▼
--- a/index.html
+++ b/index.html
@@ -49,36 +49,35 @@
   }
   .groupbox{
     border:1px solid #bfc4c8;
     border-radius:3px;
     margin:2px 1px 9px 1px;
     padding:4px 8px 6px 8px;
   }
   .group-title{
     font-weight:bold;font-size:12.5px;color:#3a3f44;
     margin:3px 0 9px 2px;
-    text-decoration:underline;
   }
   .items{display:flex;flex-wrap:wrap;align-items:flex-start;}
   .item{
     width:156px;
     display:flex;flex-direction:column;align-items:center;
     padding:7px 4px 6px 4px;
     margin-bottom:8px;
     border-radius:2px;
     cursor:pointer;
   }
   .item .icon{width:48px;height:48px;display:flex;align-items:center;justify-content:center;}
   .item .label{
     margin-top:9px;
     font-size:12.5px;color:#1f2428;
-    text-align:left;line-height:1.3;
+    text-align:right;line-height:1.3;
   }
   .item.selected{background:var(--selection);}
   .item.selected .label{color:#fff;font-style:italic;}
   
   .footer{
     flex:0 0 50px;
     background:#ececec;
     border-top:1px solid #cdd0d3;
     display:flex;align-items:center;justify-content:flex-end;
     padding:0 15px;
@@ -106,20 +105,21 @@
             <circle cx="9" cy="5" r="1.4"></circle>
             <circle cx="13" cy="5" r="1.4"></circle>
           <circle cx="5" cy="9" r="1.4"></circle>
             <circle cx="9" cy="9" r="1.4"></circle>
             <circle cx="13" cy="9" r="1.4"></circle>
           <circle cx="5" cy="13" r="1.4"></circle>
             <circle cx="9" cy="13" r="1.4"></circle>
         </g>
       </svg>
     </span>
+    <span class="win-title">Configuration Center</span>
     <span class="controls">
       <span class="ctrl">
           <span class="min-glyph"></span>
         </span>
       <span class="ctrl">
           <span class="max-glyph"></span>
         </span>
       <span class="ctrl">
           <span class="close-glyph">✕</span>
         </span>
▲
▼
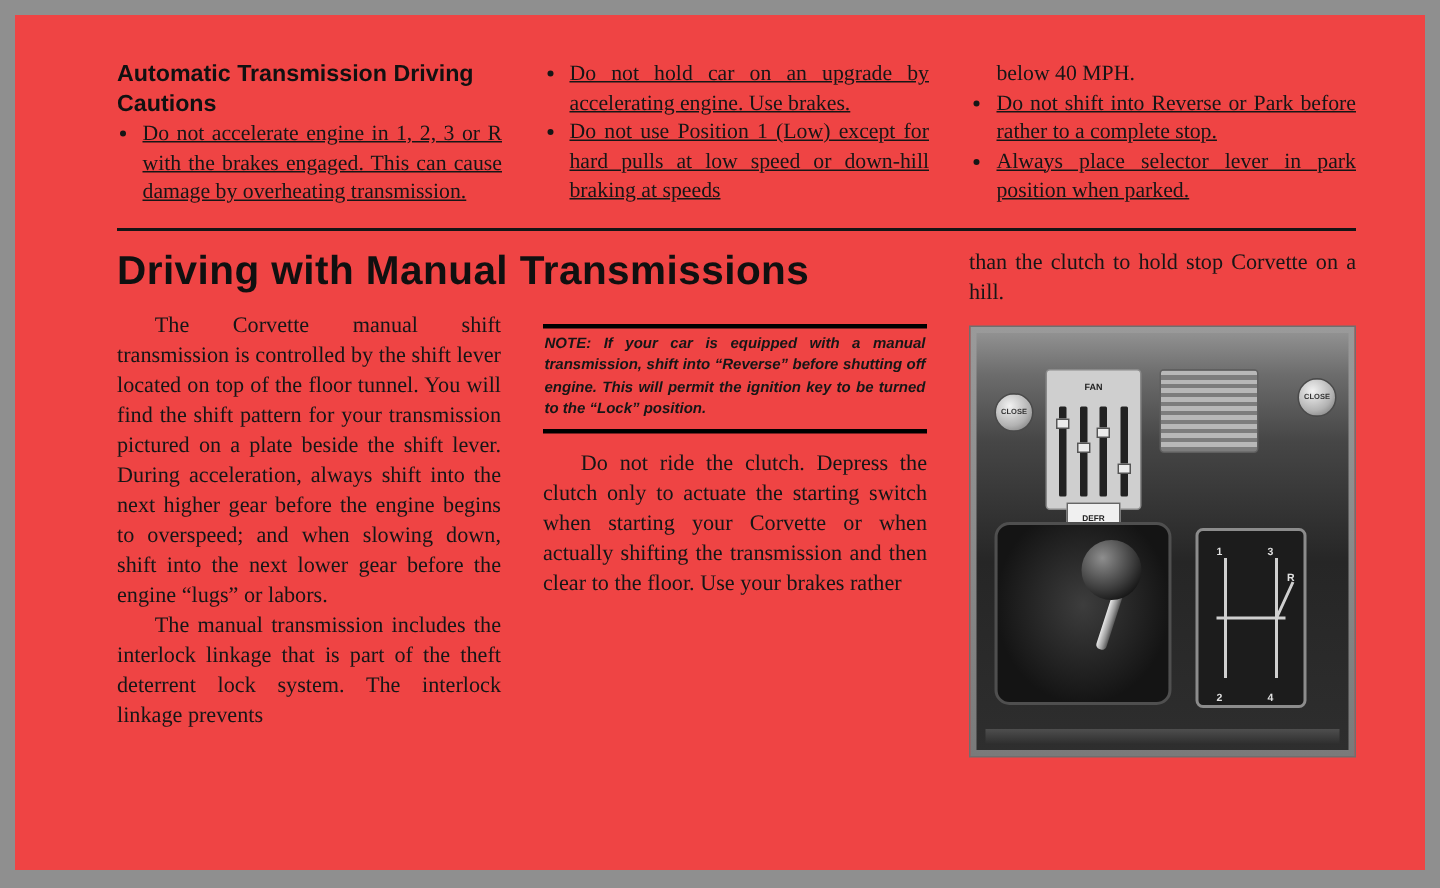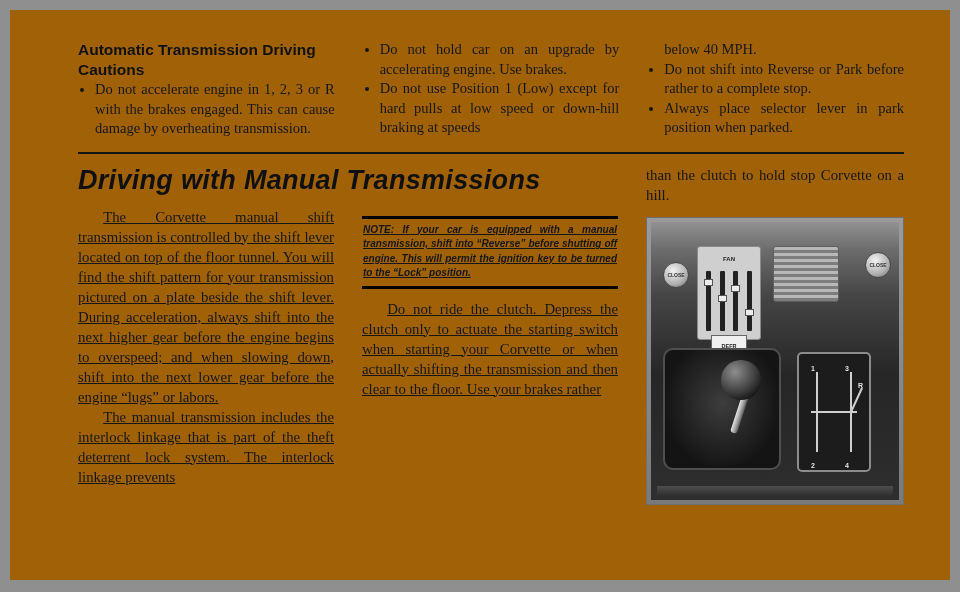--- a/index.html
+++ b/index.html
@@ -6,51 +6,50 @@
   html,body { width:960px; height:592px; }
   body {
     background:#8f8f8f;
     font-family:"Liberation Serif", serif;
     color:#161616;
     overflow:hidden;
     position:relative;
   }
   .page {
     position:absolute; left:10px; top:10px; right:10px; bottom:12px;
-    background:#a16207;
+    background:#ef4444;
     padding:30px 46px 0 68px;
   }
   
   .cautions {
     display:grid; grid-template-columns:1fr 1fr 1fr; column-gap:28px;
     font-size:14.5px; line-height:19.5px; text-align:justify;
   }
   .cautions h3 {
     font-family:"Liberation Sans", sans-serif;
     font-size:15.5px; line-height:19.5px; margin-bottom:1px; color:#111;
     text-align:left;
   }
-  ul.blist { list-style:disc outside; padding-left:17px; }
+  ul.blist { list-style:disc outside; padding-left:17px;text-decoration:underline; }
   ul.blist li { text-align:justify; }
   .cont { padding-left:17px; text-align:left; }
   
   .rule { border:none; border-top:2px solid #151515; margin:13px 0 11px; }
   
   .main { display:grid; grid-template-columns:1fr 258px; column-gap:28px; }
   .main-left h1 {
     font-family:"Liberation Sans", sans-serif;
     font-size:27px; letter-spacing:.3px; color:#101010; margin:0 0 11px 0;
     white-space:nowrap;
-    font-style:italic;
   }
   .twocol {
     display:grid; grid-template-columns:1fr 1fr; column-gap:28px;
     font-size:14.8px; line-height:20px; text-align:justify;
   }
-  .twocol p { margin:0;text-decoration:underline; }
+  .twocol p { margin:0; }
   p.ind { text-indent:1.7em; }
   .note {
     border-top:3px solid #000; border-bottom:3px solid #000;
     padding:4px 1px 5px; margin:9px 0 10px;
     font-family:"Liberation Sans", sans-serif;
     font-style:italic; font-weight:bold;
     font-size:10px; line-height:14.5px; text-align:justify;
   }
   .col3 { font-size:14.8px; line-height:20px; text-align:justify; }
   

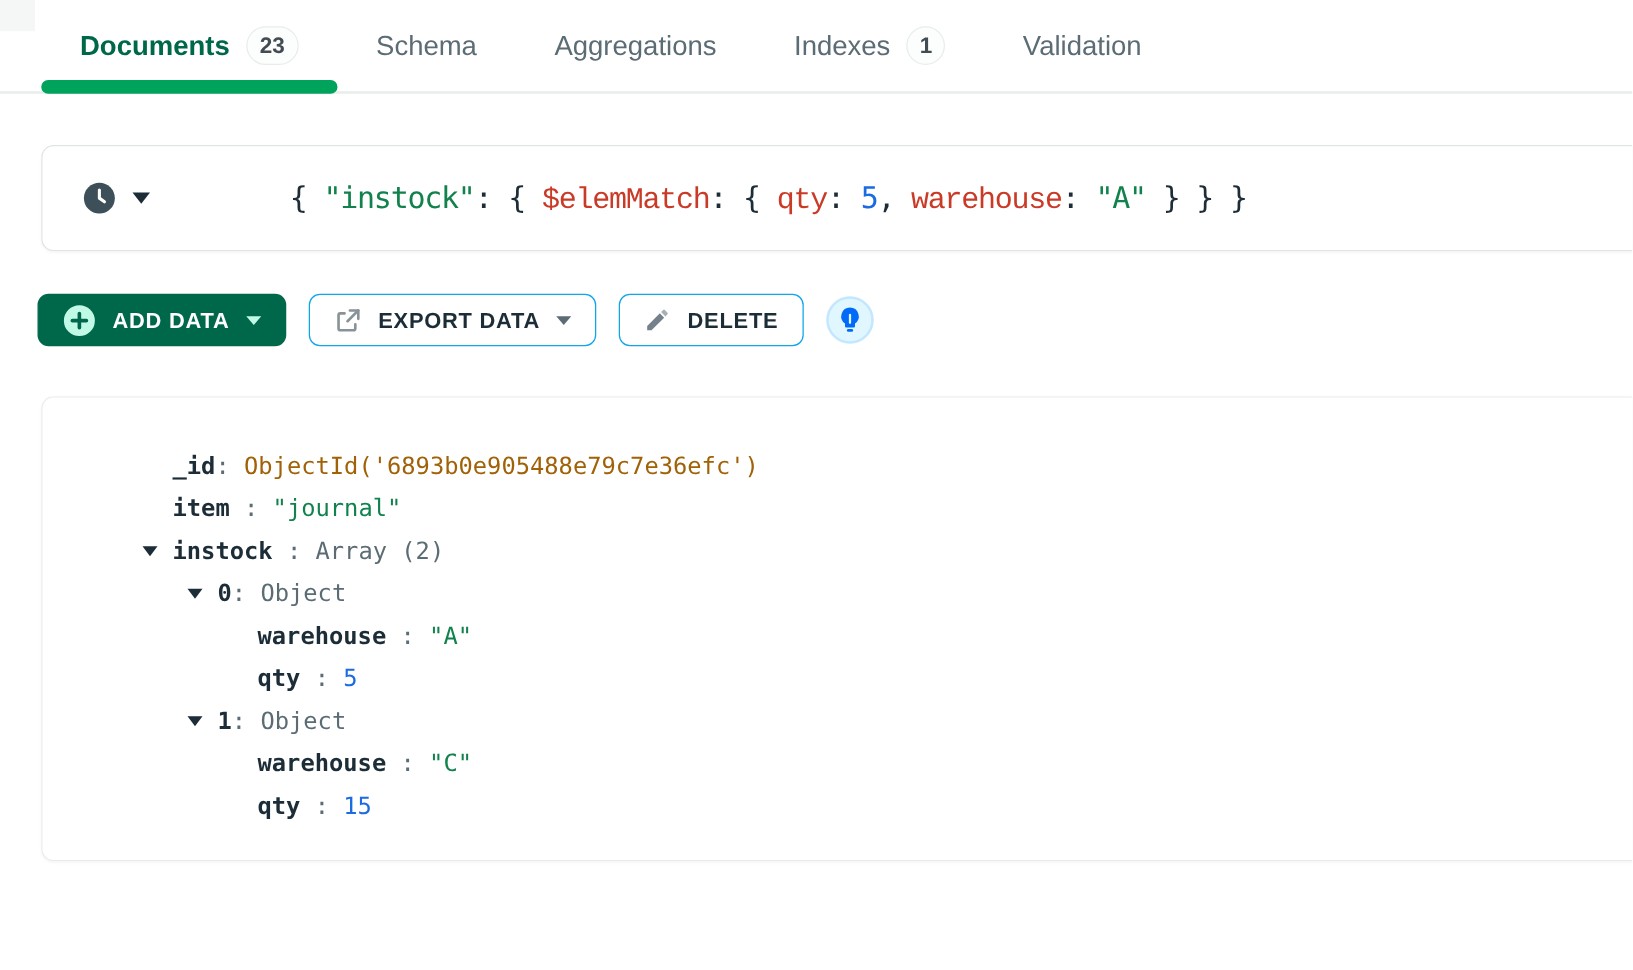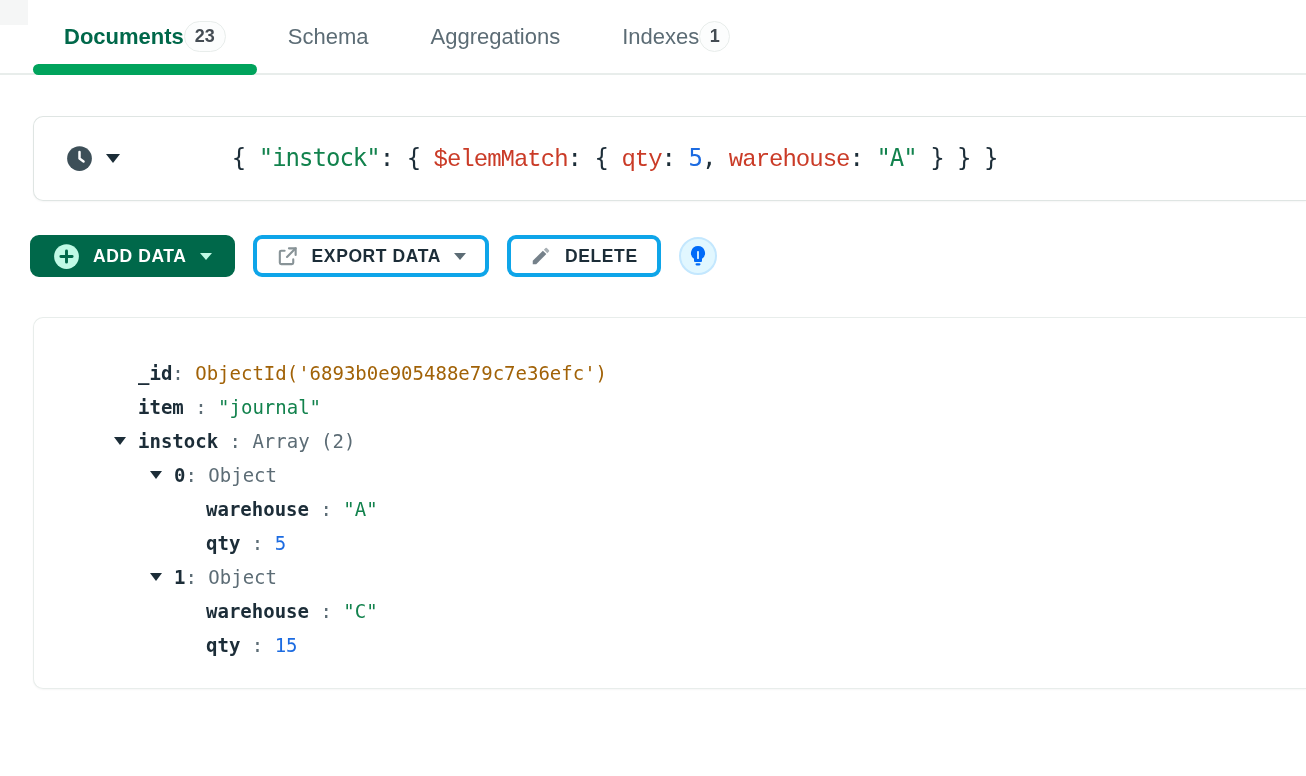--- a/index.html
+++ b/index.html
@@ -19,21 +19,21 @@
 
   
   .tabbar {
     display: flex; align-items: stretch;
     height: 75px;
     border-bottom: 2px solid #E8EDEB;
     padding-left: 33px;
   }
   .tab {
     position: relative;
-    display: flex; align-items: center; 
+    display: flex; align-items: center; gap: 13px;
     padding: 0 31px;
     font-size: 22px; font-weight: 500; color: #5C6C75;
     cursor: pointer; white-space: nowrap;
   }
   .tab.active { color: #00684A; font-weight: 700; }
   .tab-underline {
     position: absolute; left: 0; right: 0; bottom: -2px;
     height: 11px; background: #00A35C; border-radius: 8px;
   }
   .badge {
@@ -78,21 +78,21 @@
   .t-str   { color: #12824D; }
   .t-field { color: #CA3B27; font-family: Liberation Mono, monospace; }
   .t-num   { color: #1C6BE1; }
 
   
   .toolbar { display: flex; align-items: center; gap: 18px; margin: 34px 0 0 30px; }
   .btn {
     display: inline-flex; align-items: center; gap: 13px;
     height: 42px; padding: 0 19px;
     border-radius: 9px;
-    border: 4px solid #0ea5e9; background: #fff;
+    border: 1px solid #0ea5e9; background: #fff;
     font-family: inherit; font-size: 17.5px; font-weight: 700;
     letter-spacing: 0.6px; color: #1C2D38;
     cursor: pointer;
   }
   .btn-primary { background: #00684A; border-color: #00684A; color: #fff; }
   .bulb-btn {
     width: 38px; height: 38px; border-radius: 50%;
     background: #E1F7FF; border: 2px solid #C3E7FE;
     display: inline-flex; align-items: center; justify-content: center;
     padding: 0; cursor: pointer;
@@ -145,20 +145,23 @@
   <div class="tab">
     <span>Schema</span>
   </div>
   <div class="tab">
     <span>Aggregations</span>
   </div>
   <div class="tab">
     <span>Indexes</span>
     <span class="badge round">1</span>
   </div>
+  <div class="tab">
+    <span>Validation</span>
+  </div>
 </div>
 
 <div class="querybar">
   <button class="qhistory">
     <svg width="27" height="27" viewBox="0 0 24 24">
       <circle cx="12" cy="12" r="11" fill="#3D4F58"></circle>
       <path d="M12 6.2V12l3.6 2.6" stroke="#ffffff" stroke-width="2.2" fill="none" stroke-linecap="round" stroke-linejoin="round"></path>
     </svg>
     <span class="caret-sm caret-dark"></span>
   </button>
▲
_TASK PROMPT_: Show every line from the entries that includes the word "white".

_RESULT_:
     white-space:nowrap;
     cursor: pointer; white-space: nowrap;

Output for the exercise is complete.